__EXERCICE COURT A__
Mettez en liste numérotée les lignes du listing, en partant de son début et en finissant à la ligne qui contient « It reads 10 h 13 min », ces deux bornes comprises. Omettez les lignes vides et laissez les images de côté.

__TEXTE À LIRE__
Car de ce temps oublié ne subsiste plus, littéralement, que trois fois rien. Le petit peuple des Cyclades de l’âge du Bronze ancien est une somme d’étonnantes ombres de l’humanité. Pour les rencontrer, seuls ont parlé les géomètres. La poésie n’a presque jamais rien dit de tous ces gens, ou alors dans des feuillets épars. Pourtant ici prospéra une nation — une nation atomisée, incertaine, inconsciente, mais bien vivante et pacifique, semble-t-il. Ces marins, ces jardiniers, ces athlètes, ces musiciens, ces gardiens de cochons et ces faucheurs de blé vécurent ici en paix, sans écriture connue, sans maître et sans ambition, disséminés dans leurs petits pays flottants avec leurs dieux lares et leurs grandes pirogues.
Aujourd’hui, nous pouvons seulement en faire des phrases, et voilà presque tout. Peut-être quelques images au sol, de vagues suggestions visuelles. Notre parole est désormais leur seule cohérence, une dernière chance de survie.

__EXERCICE COURT B__
D'après le texte à lire, qui sont les seuls à avoir parlé pour rencontrer le petit peuple des Cyclades ?

__LISTING AFFICHÉ__
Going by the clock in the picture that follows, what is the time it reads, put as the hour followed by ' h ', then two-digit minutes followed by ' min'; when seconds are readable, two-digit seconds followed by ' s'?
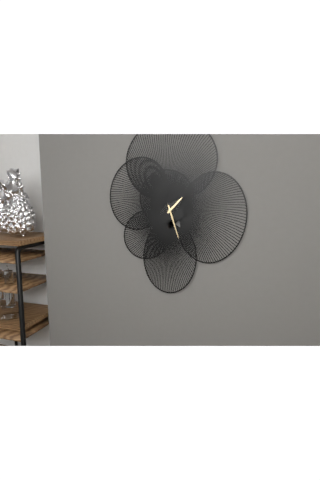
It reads 1 h 27 min
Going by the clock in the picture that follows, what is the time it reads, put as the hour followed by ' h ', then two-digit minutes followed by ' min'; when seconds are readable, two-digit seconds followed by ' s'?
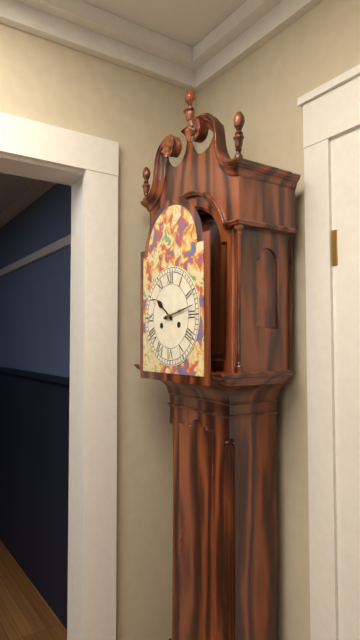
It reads 10 h 13 min
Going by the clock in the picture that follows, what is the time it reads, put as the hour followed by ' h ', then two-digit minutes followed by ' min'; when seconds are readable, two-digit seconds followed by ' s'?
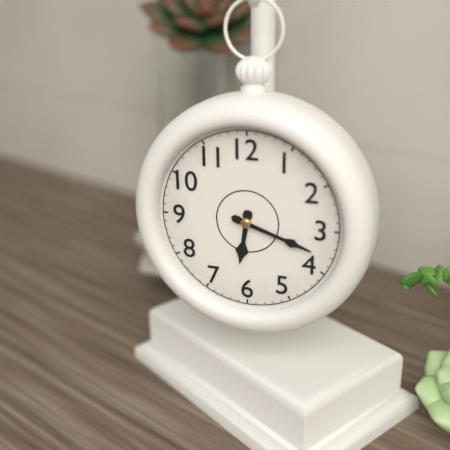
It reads 6 h 18 min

__RÉSULTAT A__
1. Going by the clock in the picture that follows, what is the time it reads, put as the hour followed by ' h ', then two-digit minutes followed by ' min'; when seconds are readable, two-digit seconds followed by ' s'?
2. It reads 1 h 27 min
3. Going by the clock in the picture that follows, what is the time it reads, put as the hour followed by ' h ', then two-digit minutes followed by ' min'; when seconds are readable, two-digit seconds followed by ' s'?
4. It reads 10 h 13 min

__RÉSULTAT B__
Les géomètres.